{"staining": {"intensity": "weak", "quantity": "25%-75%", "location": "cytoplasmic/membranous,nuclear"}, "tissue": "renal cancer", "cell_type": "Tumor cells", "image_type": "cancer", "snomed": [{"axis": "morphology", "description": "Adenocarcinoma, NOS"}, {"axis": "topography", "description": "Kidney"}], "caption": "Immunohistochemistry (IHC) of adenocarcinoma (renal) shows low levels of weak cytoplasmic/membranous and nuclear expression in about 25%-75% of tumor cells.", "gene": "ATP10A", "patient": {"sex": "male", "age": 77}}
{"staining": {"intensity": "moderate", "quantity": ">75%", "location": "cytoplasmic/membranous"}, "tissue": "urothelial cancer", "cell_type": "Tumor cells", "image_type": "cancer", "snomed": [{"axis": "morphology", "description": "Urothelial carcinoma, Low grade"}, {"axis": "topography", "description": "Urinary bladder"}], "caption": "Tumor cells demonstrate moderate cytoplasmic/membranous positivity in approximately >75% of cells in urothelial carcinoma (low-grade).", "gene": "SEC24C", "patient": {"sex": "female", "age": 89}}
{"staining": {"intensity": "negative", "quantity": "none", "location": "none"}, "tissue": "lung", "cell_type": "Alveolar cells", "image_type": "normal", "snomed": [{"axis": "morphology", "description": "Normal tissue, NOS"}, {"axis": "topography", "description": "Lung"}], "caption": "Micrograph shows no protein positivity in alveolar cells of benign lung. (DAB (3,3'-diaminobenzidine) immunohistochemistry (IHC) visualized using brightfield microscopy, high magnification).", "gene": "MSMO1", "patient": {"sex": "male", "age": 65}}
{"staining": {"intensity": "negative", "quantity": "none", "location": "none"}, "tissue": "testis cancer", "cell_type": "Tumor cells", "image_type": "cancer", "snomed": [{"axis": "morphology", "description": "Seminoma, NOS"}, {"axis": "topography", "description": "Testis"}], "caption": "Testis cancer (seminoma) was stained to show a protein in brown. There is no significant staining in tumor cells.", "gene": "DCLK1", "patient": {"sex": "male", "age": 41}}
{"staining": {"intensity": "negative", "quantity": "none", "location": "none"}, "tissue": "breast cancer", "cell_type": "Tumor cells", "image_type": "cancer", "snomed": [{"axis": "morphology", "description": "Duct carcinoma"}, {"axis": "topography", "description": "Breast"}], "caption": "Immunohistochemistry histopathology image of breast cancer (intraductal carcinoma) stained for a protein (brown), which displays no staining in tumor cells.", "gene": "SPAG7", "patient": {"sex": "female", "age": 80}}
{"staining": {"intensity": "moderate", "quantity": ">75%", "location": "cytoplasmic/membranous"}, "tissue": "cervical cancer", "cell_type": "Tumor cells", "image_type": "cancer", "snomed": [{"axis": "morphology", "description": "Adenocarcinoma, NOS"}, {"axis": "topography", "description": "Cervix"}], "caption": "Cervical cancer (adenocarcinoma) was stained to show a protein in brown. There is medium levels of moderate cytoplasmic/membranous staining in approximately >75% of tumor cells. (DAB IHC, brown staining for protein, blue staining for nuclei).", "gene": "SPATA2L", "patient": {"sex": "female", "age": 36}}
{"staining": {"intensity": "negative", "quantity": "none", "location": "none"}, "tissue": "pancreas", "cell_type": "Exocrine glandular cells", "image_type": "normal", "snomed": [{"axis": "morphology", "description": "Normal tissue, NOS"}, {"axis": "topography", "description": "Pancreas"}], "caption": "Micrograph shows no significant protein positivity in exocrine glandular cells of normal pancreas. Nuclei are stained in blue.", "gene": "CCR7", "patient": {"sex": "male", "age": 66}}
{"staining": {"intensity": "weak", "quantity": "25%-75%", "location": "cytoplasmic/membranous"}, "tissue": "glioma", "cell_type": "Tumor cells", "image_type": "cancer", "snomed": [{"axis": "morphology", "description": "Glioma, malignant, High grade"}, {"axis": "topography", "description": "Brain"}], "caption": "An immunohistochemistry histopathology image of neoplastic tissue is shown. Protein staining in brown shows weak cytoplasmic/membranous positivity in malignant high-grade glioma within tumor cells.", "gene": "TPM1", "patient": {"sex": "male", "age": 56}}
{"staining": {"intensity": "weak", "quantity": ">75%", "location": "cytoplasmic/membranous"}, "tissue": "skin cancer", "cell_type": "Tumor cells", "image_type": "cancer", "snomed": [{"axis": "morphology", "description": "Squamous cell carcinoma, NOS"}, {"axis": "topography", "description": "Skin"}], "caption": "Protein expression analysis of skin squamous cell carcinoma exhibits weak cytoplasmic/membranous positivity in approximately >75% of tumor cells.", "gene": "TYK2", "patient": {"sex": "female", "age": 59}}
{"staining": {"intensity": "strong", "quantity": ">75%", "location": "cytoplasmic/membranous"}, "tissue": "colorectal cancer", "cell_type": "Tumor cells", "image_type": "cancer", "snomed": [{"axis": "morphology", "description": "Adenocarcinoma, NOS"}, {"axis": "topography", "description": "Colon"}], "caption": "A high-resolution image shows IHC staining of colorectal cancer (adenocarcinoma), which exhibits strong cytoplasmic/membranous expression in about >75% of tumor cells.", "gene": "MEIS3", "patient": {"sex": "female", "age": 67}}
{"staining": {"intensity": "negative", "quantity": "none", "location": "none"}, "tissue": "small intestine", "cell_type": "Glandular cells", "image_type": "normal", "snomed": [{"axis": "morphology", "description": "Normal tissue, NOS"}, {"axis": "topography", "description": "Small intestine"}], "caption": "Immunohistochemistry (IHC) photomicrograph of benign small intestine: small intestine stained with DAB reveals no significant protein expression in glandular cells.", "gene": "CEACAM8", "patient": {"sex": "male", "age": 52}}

____________

* Required action:
Go through the entries above and restate each one exactly.

* Answer to the problem:
{"staining": {"intensity": "weak", "quantity": "25%-75%", "location": "cytoplasmic/membranous,nuclear"}, "tissue": "renal cancer", "cell_type": "Tumor cells", "image_type": "cancer", "snomed": [{"axis": "morphology", "description": "Adenocarcinoma, NOS"}, {"axis": "topography", "description": "Kidney"}], "caption": "Immunohistochemistry (IHC) of adenocarcinoma (renal) shows low levels of weak cytoplasmic/membranous and nuclear expression in about 25%-75% of tumor cells.", "gene": "ATP10A", "patient": {"sex": "male", "age": 77}}
{"staining": {"intensity": "moderate", "quantity": ">75%", "location": "cytoplasmic/membranous"}, "tissue": "urothelial cancer", "cell_type": "Tumor cells", "image_type": "cancer", "snomed": [{"axis": "morphology", "description": "Urothelial carcinoma, Low grade"}, {"axis": "topography", "description": "Urinary bladder"}], "caption": "Tumor cells demonstrate moderate cytoplasmic/membranous positivity in approximately >75% of cells in urothelial carcinoma (low-grade).", "gene": "SEC24C", "patient": {"sex": "female", "age": 89}}
{"staining": {"intensity": "negative", "quantity": "none", "location": "none"}, "tissue": "lung", "cell_type": "Alveolar cells", "image_type": "normal", "snomed": [{"axis": "morphology", "description": "Normal tissue, NOS"}, {"axis": "topography", "description": "Lung"}], "caption": "Micrograph shows no protein positivity in alveolar cells of benign lung. (DAB (3,3'-diaminobenzidine) immunohistochemistry (IHC) visualized using brightfield microscopy, high magnification).", "gene": "MSMO1", "patient": {"sex": "male", "age": 65}}
{"staining": {"intensity": "negative", "quantity": "none", "location": "none"}, "tissue": "testis cancer", "cell_type": "Tumor cells", "image_type": "cancer", "snomed": [{"axis": "morphology", "description": "Seminoma, NOS"}, {"axis": "topography", "description": "Testis"}], "caption": "Testis cancer (seminoma) was stained to show a protein in brown. There is no significant staining in tumor cells.", "gene": "DCLK1", "patient": {"sex": "male", "age": 41}}
{"staining": {"intensity": "negative", "quantity": "none", "location": "none"}, "tissue": "breast cancer", "cell_type": "Tumor cells", "image_type": "cancer", "snomed": [{"axis": "morphology", "description": "Duct carcinoma"}, {"axis": "topography", "description": "Breast"}], "caption": "Immunohistochemistry histopathology image of breast cancer (intraductal carcinoma) stained for a protein (brown), which displays no staining in tumor cells.", "gene": "SPAG7", "patient": {"sex": "female", "age": 80}}
{"staining": {"intensity": "moderate", "quantity": ">75%", "location": "cytoplasmic/membranous"}, "tissue": "cervical cancer", "cell_type": "Tumor cells", "image_type": "cancer", "snomed": [{"axis": "morphology", "description": "Adenocarcinoma, NOS"}, {"axis": "topography", "description": "Cervix"}], "caption": "Cervical cancer (adenocarcinoma) was stained to show a protein in brown. There is medium levels of moderate cytoplasmic/membranous staining in approximately >75% of tumor cells. (DAB IHC, brown staining for protein, blue staining for nuclei).", "gene": "SPATA2L", "patient": {"sex": "female", "age": 36}}
{"staining": {"intensity": "negative", "quantity": "none", "location": "none"}, "tissue": "pancreas", "cell_type": "Exocrine glandular cells", "image_type": "normal", "snomed": [{"axis": "morphology", "description": "Normal tissue, NOS"}, {"axis": "topography", "description": "Pancreas"}], "caption": "Micrograph shows no significant protein positivity in exocrine glandular cells of normal pancreas. Nuclei are stained in blue.", "gene": "CCR7", "patient": {"sex": "male", "age": 66}}
{"staining": {"intensity": "weak", "quantity": "25%-75%", "location": "cytoplasmic/membranous"}, "tissue": "glioma", "cell_type": "Tumor cells", "image_type": "cancer", "snomed": [{"axis": "morphology", "description": "Glioma, malignant, High grade"}, {"axis": "topography", "description": "Brain"}], "caption": "An immunohistochemistry histopathology image of neoplastic tissue is shown. Protein staining in brown shows weak cytoplasmic/membranous positivity in malignant high-grade glioma within tumor cells.", "gene": "TPM1", "patient": {"sex": "male", "age": 56}}
{"staining": {"intensity": "weak", "quantity": ">75%", "location": "cytoplasmic/membranous"}, "tissue": "skin cancer", "cell_type": "Tumor cells", "image_type": "cancer", "snomed": [{"axis": "morphology", "description": "Squamous cell carcinoma, NOS"}, {"axis": "topography", "description": "Skin"}], "caption": "Protein expression analysis of skin squamous cell carcinoma exhibits weak cytoplasmic/membranous positivity in approximately >75% of tumor cells.", "gene": "TYK2", "patient": {"sex": "female", "age": 59}}
{"staining": {"intensity": "strong", "quantity": ">75%", "location": "cytoplasmic/membranous"}, "tissue": "colorectal cancer", "cell_type": "Tumor cells", "image_type": "cancer", "snomed": [{"axis": "morphology", "description": "Adenocarcinoma, NOS"}, {"axis": "topography", "description": "Colon"}], "caption": "A high-resolution image shows IHC staining of colorectal cancer (adenocarcinoma), which exhibits strong cytoplasmic/membranous expression in about >75% of tumor cells.", "gene": "MEIS3", "patient": {"sex": "female", "age": 67}}
{"staining": {"intensity": "negative", "quantity": "none", "location": "none"}, "tissue": "small intestine", "cell_type": "Glandular cells", "image_type": "normal", "snomed": [{"axis": "morphology", "description": "Normal tissue, NOS"}, {"axis": "topography", "description": "Small intestine"}], "caption": "Immunohistochemistry (IHC) photomicrograph of benign small intestine: small intestine stained with DAB reveals no significant protein expression in glandular cells.", "gene": "CEACAM8", "patient": {"sex": "male", "age": 52}}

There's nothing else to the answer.